Search the records below for the word "pixels", then return every line where it appears.
━━━ Source material
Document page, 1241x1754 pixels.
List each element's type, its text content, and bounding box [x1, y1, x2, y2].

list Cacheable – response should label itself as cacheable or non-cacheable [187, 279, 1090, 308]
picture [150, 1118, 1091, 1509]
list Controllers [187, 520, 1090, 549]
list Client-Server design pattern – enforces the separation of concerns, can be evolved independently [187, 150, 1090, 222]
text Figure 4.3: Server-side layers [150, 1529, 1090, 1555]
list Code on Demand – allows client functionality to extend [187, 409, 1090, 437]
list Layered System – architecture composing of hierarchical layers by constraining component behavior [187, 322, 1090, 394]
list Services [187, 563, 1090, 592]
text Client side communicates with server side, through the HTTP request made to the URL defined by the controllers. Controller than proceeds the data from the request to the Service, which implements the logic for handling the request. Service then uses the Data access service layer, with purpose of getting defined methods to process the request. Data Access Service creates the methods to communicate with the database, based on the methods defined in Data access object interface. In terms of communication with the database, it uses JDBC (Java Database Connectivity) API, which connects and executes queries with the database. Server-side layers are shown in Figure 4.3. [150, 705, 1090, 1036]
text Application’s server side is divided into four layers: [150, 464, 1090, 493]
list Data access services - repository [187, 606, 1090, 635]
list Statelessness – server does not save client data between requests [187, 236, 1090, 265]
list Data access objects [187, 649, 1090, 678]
━━━━━━
━━━ Source material
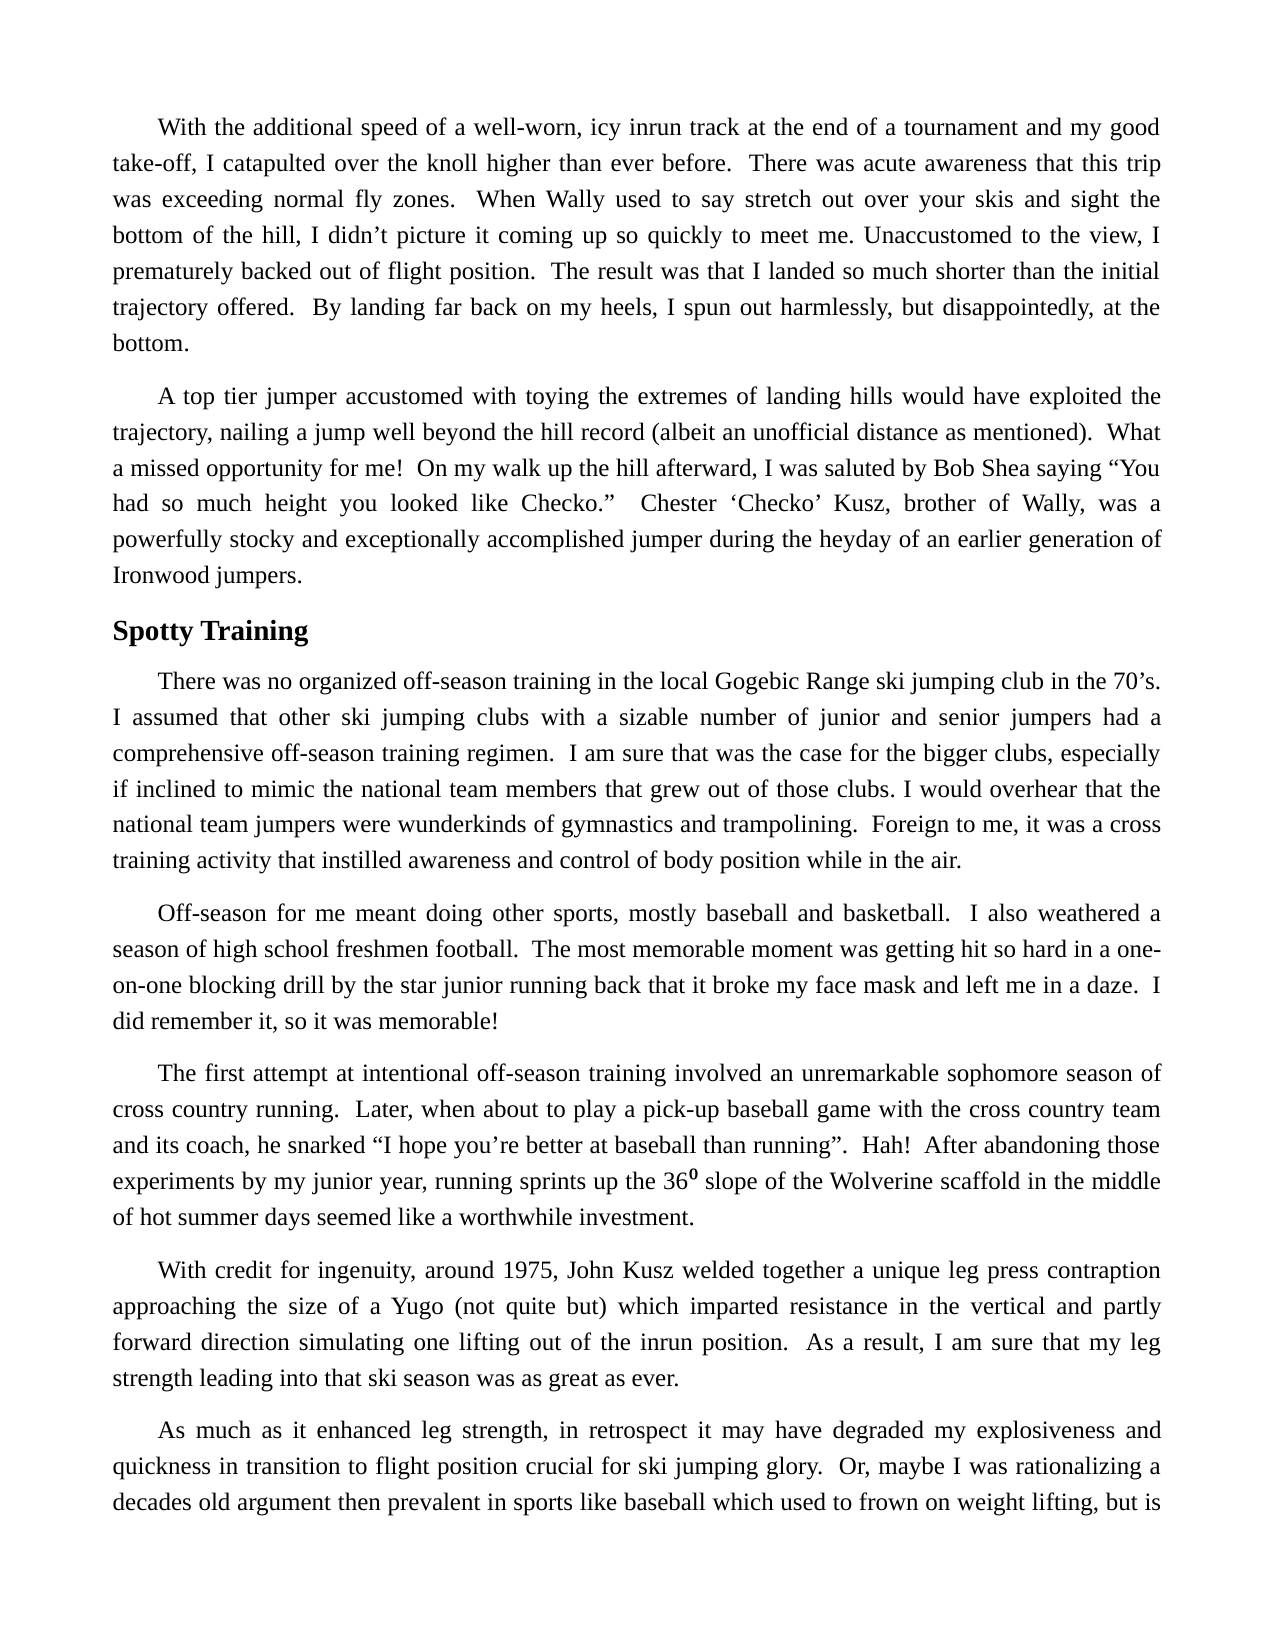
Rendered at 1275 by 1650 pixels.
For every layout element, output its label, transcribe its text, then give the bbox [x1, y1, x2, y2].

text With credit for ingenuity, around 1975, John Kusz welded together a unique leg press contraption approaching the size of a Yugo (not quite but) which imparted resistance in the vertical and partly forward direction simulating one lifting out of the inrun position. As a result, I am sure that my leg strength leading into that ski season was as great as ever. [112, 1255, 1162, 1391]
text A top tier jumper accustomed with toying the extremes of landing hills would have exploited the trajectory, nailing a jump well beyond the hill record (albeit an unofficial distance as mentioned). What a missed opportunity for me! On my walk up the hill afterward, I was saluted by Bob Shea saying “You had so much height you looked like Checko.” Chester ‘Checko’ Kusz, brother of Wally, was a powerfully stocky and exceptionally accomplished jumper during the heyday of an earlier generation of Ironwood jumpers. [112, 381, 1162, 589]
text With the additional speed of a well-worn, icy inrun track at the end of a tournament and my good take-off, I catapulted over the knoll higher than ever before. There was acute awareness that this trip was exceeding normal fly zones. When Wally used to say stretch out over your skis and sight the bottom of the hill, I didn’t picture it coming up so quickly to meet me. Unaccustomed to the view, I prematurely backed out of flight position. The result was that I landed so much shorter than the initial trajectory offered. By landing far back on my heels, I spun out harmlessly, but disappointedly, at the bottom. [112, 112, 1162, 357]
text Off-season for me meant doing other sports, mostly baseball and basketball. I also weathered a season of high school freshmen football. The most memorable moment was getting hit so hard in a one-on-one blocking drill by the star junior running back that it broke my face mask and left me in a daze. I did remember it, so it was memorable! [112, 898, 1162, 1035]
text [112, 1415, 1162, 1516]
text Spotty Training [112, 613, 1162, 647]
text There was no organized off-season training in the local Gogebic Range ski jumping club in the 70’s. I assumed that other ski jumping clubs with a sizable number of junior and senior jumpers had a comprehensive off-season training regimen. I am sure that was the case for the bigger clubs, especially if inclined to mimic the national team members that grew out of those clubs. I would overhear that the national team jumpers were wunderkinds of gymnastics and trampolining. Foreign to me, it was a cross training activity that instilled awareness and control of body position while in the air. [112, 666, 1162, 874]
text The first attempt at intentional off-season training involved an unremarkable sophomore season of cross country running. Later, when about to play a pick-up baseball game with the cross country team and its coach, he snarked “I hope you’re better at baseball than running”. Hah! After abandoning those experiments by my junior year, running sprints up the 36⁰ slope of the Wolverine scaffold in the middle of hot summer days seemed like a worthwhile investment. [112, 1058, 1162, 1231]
━━━━━━
— Response —
Document page, 1241x1754 pixels.
Rendered at 1275 by 1650 pixels.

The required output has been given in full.